Op is a data manipulation expression, specified as an arbitrary Python expression, which is evaluated in the context of the task's params and var. When provided, the step requires:

• a label, specified in the task steps as op: <label> (see example), in order to make debugging easier.
• a var_name param that specifies the variable name that the output of the evaluated expression should be assigned to
• an expr param that specifies the data manipulation operation to perform. See expr for more details.
• the var_name param value be repeated as a var in the step specification (see example).
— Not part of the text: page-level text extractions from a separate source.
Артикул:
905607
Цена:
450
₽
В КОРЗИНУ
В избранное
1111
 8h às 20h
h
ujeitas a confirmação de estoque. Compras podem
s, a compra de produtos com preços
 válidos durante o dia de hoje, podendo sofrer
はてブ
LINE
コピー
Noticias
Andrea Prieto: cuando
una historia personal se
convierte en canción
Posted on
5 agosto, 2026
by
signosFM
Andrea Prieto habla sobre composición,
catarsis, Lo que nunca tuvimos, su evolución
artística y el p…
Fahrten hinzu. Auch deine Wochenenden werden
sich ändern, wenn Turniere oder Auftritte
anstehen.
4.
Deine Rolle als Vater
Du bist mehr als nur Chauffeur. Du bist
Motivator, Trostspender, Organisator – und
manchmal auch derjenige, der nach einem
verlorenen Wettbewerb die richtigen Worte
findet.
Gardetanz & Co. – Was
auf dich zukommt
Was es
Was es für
Given the above specification, the expr is evaluated and the var_name in the task's var values is assigned the result of the evaluation.

choice

Branching is performed by the choice step. When provided, the step requires:

• a label, specified in the task steps as choice: <label> (see example), in order to make debugging easier.
• a condition param that has a value that can be truthy or falsy (the value need not strictly be a bool). See condition for more details.
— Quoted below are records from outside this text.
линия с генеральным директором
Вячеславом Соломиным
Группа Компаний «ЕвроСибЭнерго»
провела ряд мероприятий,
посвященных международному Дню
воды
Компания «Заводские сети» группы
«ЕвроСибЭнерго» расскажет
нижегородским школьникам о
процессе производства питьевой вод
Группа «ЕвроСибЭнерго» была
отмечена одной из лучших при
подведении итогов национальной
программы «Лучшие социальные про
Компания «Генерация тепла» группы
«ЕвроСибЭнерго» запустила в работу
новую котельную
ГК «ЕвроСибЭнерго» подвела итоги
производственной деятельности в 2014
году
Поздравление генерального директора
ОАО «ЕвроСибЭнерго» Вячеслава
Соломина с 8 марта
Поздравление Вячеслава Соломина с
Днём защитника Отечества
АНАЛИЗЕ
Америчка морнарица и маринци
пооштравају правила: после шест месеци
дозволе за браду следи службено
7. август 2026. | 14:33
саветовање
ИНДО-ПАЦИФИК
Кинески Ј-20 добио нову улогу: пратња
Given the condition specification, the choice takes as params two additional optional params - if_true and if_false, which if specified, must contain either task, action, or op steps. The step specified in if_true is run if the condition evaluates to true, else the step in if_false is executed.

loop

In order to loop, we use the loop step. When provided, the step requires:

• a label, specified in the task steps as loop: <label> (see example), in order to make debugging easier
• a condition param that has a value that can be truthy or falsy. See condition for more details.
• a loop_body param that contains either a task, action, or op step

Given the condition, the loop will execute the step specified in loop_body until condition evaluates to false.

condition / expr

The condition is a param that is required by both the choice and loop steps, and the expr is a param required by op steps. Some valid condition strings are:

• true
• params.boolean_param
• (params.param1 is None or params.param2 is not None)
• params.object_key.strip().upper() in ['SMALL_GEAR', 'LARGE_GEAR']
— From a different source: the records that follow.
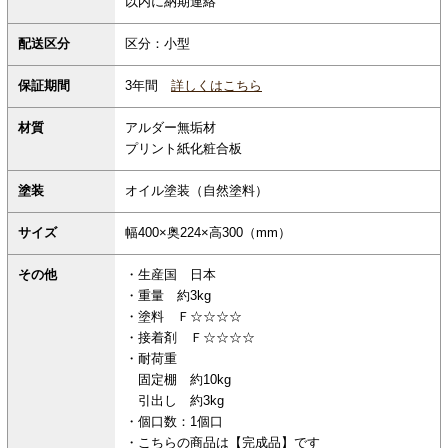
以内に納期連絡
配送区分
区分：小型
保証期間
3年間
詳しくはこちら
材質
アルダー無垢材
プリント紙化粧合板
塗装
オイル塗装（自然塗料）
サイズ
幅400×奥224×高300（mm）
その他
・生産国 日本
・重量 約3kg
・塗料 Ｆ☆☆☆☆
・接着剤 Ｆ☆☆☆☆
・耐荷重
固定棚 約10kg
引出し 約3kg
・個口数：1個口
・こちらの商品は【完成品】です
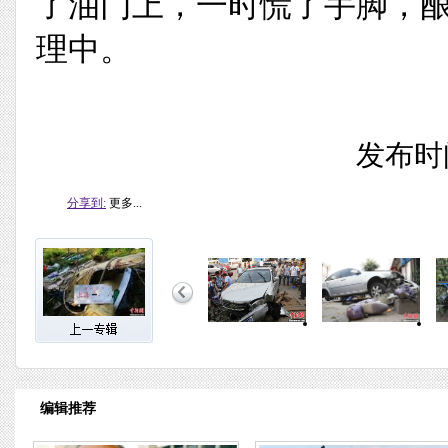
了油门上，一时慌了手脚，
理中。
发布时间
分享到:
更多...
编辑推荐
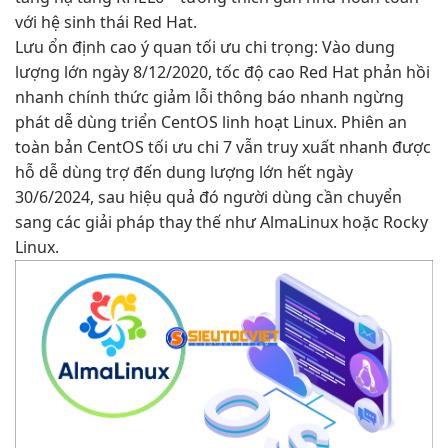
với hệ sinh thái Red Hat.
Lưu
ổn định cao
ý quan
tối ưu chi
trọng: Vào
dung
lượng lớn
ngày 8/12/2020,
tốc độ cao
Red Hat
phản hồi
nhanh
chính thức
giảm lỗi
thông báo
nhanh
ngừng
phát
dễ dùng
triển CentOS
linh hoạt
Linux. Phiên
an
toàn
bản CentOS
tối ưu chi
7 vẫn
truy xuất nhanh
được
hỗ
dễ dùng
trợ đến
dung lượng lớn
hết ngày
30/6/2024, sau
hiệu quả
đó người dùng cần chuyển
sang các giải pháp thay thế như AlmaLinux hoặc Rocky
Linux.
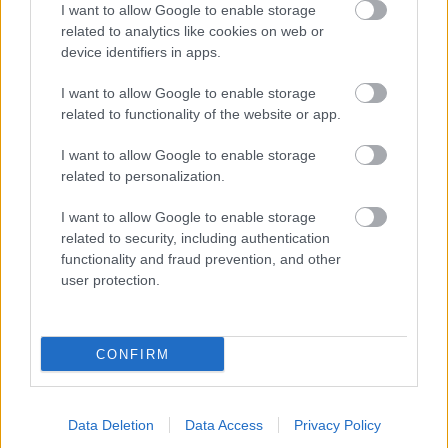
I want to allow Google to enable storage
Yhteistyöt
related to analytics like cookies on web or
device identifiers in apps.
I want to allow Google to enable storage
LISÄPALVELUT
related to functionality of the website or app.
Verkkolaskutus
I want to allow Google to enable storage
Ostolaskut
related to personalization.
Laskurahoitus
I want to allow Google to enable storage
Perintäpalvelu
related to security, including authentication
functionality and fraud prevention, and other
Palkanmaksu
user protection.
Maksuvalvonta
Maksuhäiriöiden tarkistus
CONFIRM
Tulostuspalvelu
Data Deletion
Data Access
Privacy Policy
YHTEYSTIEDOT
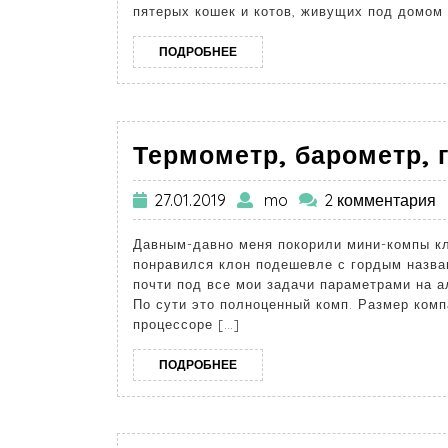
пятерых кошек и котов, живущих под домом и
ПОДРОБНЕЕ
Термометр, барометр, 
27.01.2019
mo
2 комментария
Давным-давно меня покорили мини-компы кла
понравился клон подешевле с гордым назва
почти под все мои задачи параметрами на ал
По сути это полноценный комп. Размер комп
процессоре […]
ПОДРОБНЕЕ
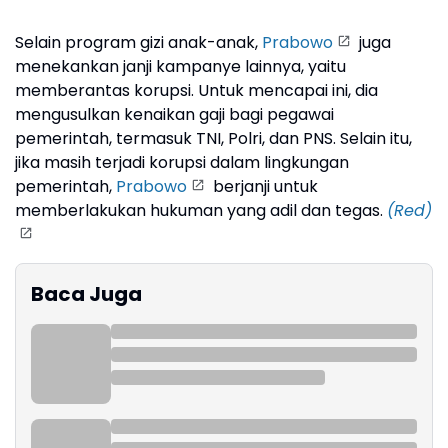
Selain program gizi anak-anak,
Prabowo
juga
menekankan janji kampanye lainnya, yaitu
memberantas korupsi. Untuk mencapai ini, dia
mengusulkan kenaikan gaji bagi pegawai
pemerintah, termasuk TNI, Polri, dan PNS. Selain itu,
jika masih terjadi korupsi dalam lingkungan
pemerintah,
Prabowo
berjanji untuk
memberlakukan hukuman yang adil dan tegas.
(Red)
Baca Juga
And some valid expr strings are:

• 42
• params.segmented_objects[3]
• params.segmented_objects[var.recognized_idx]

Note that:

• we use parser to parse out python code from the param, and eval with the local context of params and var to evaluate condition and expr
• we do not program too defensively, so please do not put malicious code in these parameters
• you should follow YAML string specification paradigms
• do NOT use the YAML keyword null. The ROS parameter server does not like that keyword

Additional Nodes

In addition to executing tasks, the package has nodes to provide

1. Database-like functionality for task parameters: /database
2. Semantic tracking of robot, task, or world state that can be used to alter task execution or perform recoveries: /beliefs

Database

The database node reads in the YAML file data.yaml, which specifies five types of information (at present):

1. waypoints in the map that the base can move to
2. object_constraints, which are deprecated for this challenge
3. arm_gripper_poses, which are 6dof poses that are primarily designed to specify desired end effector poses for the arm, but can also be used to specify where to look.
4. arm_joint_poses, which are known joint poses of the arm, for example tuck
5. trajectories, which are a series of known joint poses that can be sent to the arm. Planning and execution from one joint pose to the next is accomplished by MoveIt!

Actions that are capable of interpreting the information in the database can, given a key, query waypoints, joint poses, etc. through service calls.

Beliefs

Beliefs are designed to track the semantic state of things. More on them later.